Task goal: Retype the part of the staph infection treatment excerpt that opens with the words containing "For serious staph" and closes with "a vein (intravenously).".

Excerpt:
::::::::

Treatment of a staph infection may include:
Antibiotics. Your health care provider may perform tests to identify the staph bacteria behind your infection. This can help your provider choose the antibiotic that will work best for you. Antibiotics commonly prescribed to treat staph infections include cefazolin, nafcillin, oxacillin, vancomycin, daptomycin and linezolid.
For serious staph infections, vancomycin may be required. This is because so many strains of staph bacteria have become resistant to other traditional antibiotics. This means other antibiotics can no longer kill the staph bacteria. Vancomycin and some other antibiotics used for antibiotic-resistant staph infections have to be given through a vein (intravenously).
If you're given an oral antibiotic, be sure to take it as directed. Finish all the medication your provider gives you. Ask your provider what signs and symptoms you should watch for that might mean your infection is getting worse.
- Wound drainage. If you have a skin infection, your provider may make a cut (incision) into the sore to drain fluid that has collected there. The area is also thoroughly cleaned.

::::::::

[Records from a collection]
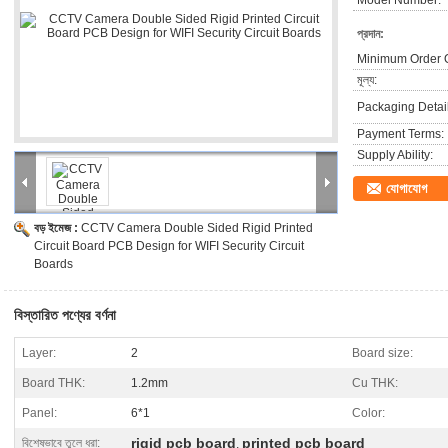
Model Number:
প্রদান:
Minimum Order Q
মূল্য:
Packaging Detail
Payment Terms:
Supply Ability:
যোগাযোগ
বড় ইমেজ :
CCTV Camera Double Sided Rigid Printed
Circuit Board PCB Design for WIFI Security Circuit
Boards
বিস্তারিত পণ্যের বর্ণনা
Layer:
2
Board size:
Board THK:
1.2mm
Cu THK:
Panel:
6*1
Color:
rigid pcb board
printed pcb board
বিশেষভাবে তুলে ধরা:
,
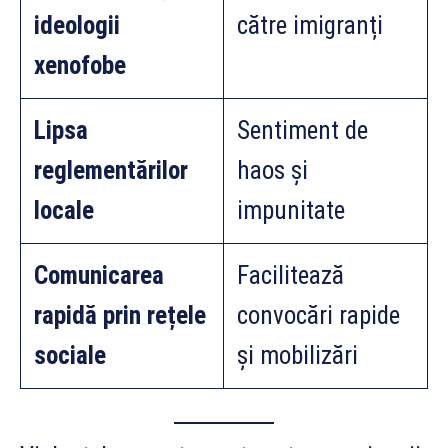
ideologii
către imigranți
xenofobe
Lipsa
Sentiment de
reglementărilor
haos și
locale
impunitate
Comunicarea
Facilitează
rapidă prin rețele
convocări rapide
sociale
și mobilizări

::::::::

Task solution:
For serious staph infections, vancomycin may be required. This is because so many strains of staph bacteria have become resistant to other traditional antibiotics. This means other antibiotics can no longer kill the staph bacteria. Vancomycin and some other antibiotics used for antibiotic-resistant staph infections have to be given through a vein (intravenously).